*What the task asks*.
Reproduce every line of the records below without changing a single character, keeping them in their original order.

Extracted page text data:
▼▼▼

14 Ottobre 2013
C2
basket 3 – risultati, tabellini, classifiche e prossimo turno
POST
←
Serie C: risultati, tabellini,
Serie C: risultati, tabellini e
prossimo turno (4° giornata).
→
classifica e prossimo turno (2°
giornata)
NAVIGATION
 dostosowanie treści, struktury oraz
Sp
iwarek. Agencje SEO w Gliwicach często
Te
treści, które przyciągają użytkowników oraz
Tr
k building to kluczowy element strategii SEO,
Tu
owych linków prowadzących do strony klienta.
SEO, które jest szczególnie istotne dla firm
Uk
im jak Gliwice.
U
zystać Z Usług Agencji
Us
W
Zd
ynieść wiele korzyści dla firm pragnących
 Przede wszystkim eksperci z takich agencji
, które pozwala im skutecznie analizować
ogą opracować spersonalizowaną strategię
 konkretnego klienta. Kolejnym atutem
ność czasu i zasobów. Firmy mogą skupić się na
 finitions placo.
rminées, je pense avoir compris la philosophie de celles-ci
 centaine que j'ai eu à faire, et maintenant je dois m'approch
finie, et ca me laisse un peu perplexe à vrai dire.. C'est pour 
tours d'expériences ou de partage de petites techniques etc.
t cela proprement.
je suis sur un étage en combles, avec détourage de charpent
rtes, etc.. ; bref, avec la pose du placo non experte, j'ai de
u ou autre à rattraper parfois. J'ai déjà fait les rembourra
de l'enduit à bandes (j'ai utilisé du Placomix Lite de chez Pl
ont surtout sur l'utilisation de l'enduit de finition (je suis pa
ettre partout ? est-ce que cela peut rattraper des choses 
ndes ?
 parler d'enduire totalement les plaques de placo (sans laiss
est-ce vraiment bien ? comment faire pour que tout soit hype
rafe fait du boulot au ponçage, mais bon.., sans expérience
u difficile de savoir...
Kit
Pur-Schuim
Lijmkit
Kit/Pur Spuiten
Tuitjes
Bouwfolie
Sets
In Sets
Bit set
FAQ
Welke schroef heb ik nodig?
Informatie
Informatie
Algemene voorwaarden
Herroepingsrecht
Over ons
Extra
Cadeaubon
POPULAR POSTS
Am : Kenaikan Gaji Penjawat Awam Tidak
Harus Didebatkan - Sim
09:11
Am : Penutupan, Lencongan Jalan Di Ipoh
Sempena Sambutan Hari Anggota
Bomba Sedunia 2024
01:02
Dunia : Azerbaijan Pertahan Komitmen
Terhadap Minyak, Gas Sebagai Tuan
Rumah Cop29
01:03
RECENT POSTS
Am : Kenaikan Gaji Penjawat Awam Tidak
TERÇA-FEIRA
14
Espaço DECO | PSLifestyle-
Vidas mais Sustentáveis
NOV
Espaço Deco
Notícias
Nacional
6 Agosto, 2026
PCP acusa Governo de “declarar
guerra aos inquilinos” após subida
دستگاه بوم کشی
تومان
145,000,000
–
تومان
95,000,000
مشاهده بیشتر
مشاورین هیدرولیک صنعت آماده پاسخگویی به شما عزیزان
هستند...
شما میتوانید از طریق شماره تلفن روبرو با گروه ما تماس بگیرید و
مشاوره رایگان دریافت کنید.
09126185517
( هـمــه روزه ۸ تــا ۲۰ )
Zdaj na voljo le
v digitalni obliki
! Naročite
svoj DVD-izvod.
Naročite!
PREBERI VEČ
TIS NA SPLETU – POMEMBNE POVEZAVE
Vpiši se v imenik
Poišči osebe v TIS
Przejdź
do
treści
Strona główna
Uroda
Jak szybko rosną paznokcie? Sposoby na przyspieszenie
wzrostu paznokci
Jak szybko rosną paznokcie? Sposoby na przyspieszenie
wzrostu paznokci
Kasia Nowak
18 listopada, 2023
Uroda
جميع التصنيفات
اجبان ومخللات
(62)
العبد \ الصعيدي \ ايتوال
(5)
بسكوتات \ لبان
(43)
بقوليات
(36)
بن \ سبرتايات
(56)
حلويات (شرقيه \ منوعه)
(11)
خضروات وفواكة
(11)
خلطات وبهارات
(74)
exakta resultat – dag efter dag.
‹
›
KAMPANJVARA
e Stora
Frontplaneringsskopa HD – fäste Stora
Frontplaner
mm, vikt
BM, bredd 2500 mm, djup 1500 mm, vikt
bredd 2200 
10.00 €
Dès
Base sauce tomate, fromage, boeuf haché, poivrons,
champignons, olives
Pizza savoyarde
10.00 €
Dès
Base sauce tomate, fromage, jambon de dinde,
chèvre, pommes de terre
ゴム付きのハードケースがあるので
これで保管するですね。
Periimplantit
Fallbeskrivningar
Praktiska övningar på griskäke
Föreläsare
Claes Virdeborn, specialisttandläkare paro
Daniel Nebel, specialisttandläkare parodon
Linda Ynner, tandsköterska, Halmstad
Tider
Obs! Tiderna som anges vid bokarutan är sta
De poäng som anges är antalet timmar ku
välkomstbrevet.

▲▲▲

*The answer*.
14 Ottobre 2013
C2
basket 3 – risultati, tabellini, classifiche e prossimo turno
POST
←
Serie C: risultati, tabellini,
Serie C: risultati, tabellini e
prossimo turno (4° giornata).
→
classifica e prossimo turno (2°
giornata)
NAVIGATION
 dostosowanie treści, struktury oraz
Sp
iwarek. Agencje SEO w Gliwicach często
Te
treści, które przyciągają użytkowników oraz
Tr
k building to kluczowy element strategii SEO,
Tu
owych linków prowadzących do strony klienta.
SEO, które jest szczególnie istotne dla firm
Uk
im jak Gliwice.
U
zystać Z Usług Agencji
Us
W
Zd
ynieść wiele korzyści dla firm pragnących
 Przede wszystkim eksperci z takich agencji
, które pozwala im skutecznie analizować
ogą opracować spersonalizowaną strategię
 konkretnego klienta. Kolejnym atutem
ność czasu i zasobów. Firmy mogą skupić się na
 finitions placo.
rminées, je pense avoir compris la philosophie de celles-ci
 centaine que j'ai eu à faire, et maintenant je dois m'approch
finie, et ca me laisse un peu perplexe à vrai dire.. C'est pour 
tours d'expériences ou de partage de petites techniques etc.
t cela proprement.
je suis sur un étage en combles, avec détourage de charpent
rtes, etc.. ; bref, avec la pose du placo non experte, j'ai de
u ou autre à rattraper parfois. J'ai déjà fait les rembourra
de l'enduit à bandes (j'ai utilisé du Placomix Lite de chez Pl
ont surtout sur l'utilisation de l'enduit de finition (je suis pa
ettre partout ? est-ce que cela peut rattraper des choses 
ndes ?
 parler d'enduire totalement les plaques de placo (sans laiss
est-ce vraiment bien ? comment faire pour que tout soit hype
rafe fait du boulot au ponçage, mais bon.., sans expérience
u difficile de savoir...
Kit
Pur-Schuim
Lijmkit
Kit/Pur Spuiten
Tuitjes
Bouwfolie
Sets
In Sets
Bit set
FAQ
Welke schroef heb ik nodig?
Informatie
Informatie
Algemene voorwaarden
Herroepingsrecht
Over ons
Extra
Cadeaubon
POPULAR POSTS
Am : Kenaikan Gaji Penjawat Awam Tidak
Harus Didebatkan - Sim
09:11
Am : Penutupan, Lencongan Jalan Di Ipoh
Sempena Sambutan Hari Anggota
Bomba Sedunia 2024
01:02
Dunia : Azerbaijan Pertahan Komitmen
Terhadap Minyak, Gas Sebagai Tuan
Rumah Cop29
01:03
RECENT POSTS
Am : Kenaikan Gaji Penjawat Awam Tidak
TERÇA-FEIRA
14
Espaço DECO | PSLifestyle-
Vidas mais Sustentáveis
NOV
Espaço Deco
Notícias
Nacional
6 Agosto, 2026
PCP acusa Governo de “declarar
guerra aos inquilinos” após subida
دستگاه بوم کشی
تومان
145,000,000
–
تومان
95,000,000
مشاهده بیشتر
مشاورین هیدرولیک صنعت آماده پاسخگویی به شما عزیزان
هستند...
شما میتوانید از طریق شماره تلفن روبرو با گروه ما تماس بگیرید و
مشاوره رایگان دریافت کنید.
09126185517
( هـمــه روزه ۸ تــا ۲۰ )
Zdaj na voljo le
v digitalni obliki
! Naročite
svoj DVD-izvod.
Naročite!
PREBERI VEČ
TIS NA SPLETU – POMEMBNE POVEZAVE
Vpiši se v imenik
Poišči osebe v TIS
Przejdź
do
treści
Strona główna
Uroda
Jak szybko rosną paznokcie? Sposoby na przyspieszenie
wzrostu paznokci
Jak szybko rosną paznokcie? Sposoby na przyspieszenie
wzrostu paznokci
Kasia Nowak
18 listopada, 2023
Uroda
جميع التصنيفات
اجبان ومخللات
(62)
العبد \ الصعيدي \ ايتوال
(5)
بسكوتات \ لبان
(43)
بقوليات
(36)
بن \ سبرتايات
(56)
حلويات (شرقيه \ منوعه)
(11)
خضروات وفواكة
(11)
خلطات وبهارات
(74)
exakta resultat – dag efter dag.
‹
›
KAMPANJVARA
e Stora
Frontplaneringsskopa HD – fäste Stora
Frontplaner
mm, vikt
BM, bredd 2500 mm, djup 1500 mm, vikt
bredd 2200 
10.00 €
Dès
Base sauce tomate, fromage, boeuf haché, poivrons,
champignons, olives
Pizza savoyarde
10.00 €
Dès
Base sauce tomate, fromage, jambon de dinde,
chèvre, pommes de terre
ゴム付きのハードケースがあるので
これで保管するですね。
Periimplantit
Fallbeskrivningar
Praktiska övningar på griskäke
Föreläsare
Claes Virdeborn, specialisttandläkare paro
Daniel Nebel, specialisttandläkare parodon
Linda Ynner, tandsköterska, Halmstad
Tider
Obs! Tiderna som anges vid bokarutan är sta
De poäng som anges är antalet timmar ku
välkomstbrevet.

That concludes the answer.